Archaeologists are set to unveil the answer to a 200-year-old question over the remains of a French general who died during Napoleon's 1812 campaign in Russia.
Charles Etienne Gudin was hit by a cannonball in the Battle of Valutino on August 19 near Smolensk, a city west of Moscow close to the border with Belarus.
His leg was amputated and he died three days later from gangrene, aged 44.
The French army cut out his heart, now buried at the Pere Lachaise cemetery in Paris, but the site of the rest of his remains was never known, until researchers found a likely skeleton this summer.
"As soon as I saw the skeleton with just one leg, I knew that we had our man," the head of the Franco-Russian team that discovered the remains in July, Marina Nesterova, told AFP.
Genetic analysis is being carried out to confirm the identity, using DNA from one of the general's descendants, with the results to be announced on Thursday.
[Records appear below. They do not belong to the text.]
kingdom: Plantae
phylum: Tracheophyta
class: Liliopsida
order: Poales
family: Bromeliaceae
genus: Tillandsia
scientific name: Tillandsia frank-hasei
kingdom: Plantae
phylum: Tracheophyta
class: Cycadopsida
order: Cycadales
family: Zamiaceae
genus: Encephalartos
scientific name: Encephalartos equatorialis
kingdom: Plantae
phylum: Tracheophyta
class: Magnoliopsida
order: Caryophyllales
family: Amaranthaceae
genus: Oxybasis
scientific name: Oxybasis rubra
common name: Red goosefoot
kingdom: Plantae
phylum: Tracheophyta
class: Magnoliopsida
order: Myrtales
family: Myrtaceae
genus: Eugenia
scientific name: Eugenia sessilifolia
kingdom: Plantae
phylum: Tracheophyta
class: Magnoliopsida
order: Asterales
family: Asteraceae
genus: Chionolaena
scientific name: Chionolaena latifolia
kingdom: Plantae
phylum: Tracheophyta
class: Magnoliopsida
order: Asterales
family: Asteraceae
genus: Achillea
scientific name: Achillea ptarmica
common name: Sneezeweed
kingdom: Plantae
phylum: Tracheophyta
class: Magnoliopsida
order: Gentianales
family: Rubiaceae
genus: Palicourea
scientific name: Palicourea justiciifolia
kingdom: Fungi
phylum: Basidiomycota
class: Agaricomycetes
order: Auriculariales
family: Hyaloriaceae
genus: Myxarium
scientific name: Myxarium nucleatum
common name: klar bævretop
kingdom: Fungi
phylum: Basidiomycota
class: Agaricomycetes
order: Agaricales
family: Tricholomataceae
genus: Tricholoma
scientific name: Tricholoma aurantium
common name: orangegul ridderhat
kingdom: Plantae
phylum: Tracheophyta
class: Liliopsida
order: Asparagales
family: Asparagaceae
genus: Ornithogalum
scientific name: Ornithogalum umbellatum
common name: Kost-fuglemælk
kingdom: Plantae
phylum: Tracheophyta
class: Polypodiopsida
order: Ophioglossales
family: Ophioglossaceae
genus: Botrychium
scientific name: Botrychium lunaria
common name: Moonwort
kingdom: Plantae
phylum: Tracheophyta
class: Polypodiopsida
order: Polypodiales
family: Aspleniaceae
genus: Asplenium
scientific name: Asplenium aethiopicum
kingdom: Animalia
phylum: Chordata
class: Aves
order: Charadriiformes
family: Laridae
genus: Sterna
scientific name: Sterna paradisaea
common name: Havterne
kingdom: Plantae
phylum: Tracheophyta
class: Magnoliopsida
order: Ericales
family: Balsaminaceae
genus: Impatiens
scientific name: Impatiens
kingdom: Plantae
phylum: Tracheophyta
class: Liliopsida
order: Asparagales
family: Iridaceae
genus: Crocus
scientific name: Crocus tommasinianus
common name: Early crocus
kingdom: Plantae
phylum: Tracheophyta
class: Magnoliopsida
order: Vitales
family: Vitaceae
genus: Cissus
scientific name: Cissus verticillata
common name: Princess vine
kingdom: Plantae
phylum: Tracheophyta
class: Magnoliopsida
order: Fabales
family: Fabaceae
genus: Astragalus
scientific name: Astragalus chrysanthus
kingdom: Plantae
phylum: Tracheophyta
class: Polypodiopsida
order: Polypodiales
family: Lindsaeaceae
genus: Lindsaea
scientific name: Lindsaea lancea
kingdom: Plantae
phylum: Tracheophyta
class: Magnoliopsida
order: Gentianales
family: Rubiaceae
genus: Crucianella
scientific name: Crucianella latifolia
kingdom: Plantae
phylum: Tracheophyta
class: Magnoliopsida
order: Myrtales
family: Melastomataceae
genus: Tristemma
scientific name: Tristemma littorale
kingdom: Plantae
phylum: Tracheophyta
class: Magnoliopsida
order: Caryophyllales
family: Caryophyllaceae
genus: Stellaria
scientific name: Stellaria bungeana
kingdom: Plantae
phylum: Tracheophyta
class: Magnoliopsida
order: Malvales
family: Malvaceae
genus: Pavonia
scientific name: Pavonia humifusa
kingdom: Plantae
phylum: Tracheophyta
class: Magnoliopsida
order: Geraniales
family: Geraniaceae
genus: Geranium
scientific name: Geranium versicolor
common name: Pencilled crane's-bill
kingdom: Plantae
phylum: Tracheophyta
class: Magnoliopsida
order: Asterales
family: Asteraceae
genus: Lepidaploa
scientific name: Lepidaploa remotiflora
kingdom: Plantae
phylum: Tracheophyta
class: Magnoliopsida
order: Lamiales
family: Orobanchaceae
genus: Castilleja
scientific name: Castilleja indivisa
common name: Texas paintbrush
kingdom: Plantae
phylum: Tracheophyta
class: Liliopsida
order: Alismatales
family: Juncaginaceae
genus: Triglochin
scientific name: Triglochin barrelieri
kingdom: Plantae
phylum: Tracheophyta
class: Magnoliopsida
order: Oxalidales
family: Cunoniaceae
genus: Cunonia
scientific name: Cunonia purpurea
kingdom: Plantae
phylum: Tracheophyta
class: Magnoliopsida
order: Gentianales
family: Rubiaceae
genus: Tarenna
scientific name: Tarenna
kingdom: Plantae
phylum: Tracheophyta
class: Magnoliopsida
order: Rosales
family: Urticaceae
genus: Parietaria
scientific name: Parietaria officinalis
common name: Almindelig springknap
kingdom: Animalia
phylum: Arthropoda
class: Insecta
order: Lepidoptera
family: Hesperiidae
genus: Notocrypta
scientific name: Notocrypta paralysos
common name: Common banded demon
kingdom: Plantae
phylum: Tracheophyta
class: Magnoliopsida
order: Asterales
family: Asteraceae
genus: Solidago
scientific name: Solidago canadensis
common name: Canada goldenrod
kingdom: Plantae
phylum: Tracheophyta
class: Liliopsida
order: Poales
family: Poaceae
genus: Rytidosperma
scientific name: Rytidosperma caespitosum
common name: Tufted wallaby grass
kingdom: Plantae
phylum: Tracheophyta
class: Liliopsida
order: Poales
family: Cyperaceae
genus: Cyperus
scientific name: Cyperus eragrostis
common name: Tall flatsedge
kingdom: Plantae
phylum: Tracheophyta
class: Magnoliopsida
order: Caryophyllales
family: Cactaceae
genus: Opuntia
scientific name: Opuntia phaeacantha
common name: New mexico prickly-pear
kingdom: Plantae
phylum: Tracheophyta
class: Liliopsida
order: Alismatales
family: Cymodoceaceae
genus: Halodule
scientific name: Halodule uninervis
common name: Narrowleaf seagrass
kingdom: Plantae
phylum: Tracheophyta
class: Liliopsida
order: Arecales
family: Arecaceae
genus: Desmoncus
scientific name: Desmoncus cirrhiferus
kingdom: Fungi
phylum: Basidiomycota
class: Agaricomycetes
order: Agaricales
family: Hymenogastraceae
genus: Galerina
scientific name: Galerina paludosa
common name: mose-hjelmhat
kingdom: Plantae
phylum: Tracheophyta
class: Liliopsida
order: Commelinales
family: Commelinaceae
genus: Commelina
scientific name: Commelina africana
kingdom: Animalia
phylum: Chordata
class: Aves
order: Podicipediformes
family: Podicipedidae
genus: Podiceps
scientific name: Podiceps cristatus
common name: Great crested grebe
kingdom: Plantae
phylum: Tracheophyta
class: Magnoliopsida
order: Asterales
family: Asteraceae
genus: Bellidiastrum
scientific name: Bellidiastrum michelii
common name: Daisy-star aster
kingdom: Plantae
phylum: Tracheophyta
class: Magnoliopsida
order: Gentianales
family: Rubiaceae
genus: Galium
Gudin is said to have been one of Napoleon's favourite generals and the two men attended military school together. His name is engraved on the Arc de Triomphe monument in Paris.
The fresh search for his remains has been underway since May, funded by a Franco-Russian group headed by Pierre Malinowski, a historian and former soldier with ties to the French far-right and support from the Kremlin.
The team in Smolensk first followed the memoirs of a subordinate of Gudin, Marshall Davout, who organised the funeral and described a mausoleum made of four cannon barrels pointing upward, said Nikolai Makarov, the director of the Russian Institute of Archaeology.
When that trail ran cold, they checked another theory by a witness of the funeral and found pieces of a wooden casket buried under an old dance floor in the city park.
A preliminary report concluded that the skeleton belonged to a man who died aged 40-45. Gudin's death near Smolensk came near the beginning of Napoleon's march toward Moscow, 400 kilometres (250 miles) further east.
Napoleon had hoped to defeat the Russian army at Valutino and sign an advantageous treaty, but it managed to escape and Russian Tsar Alexander refused to discuss peace.
"This battle could have been decisive if Napoleon hadn't underestimated the Russians," Malinowski said.
"Heavy losses in this battle showed Napoleon that he was going to go through hell in Russia." Napoleon's march on Russia ended in a disastrous retreat as Russians used scorched earth tactics and even ordered Moscow to be burnt to sap Napoleon's resources.
Less than 10 per cent of his Grand Armee survived Russian invasion.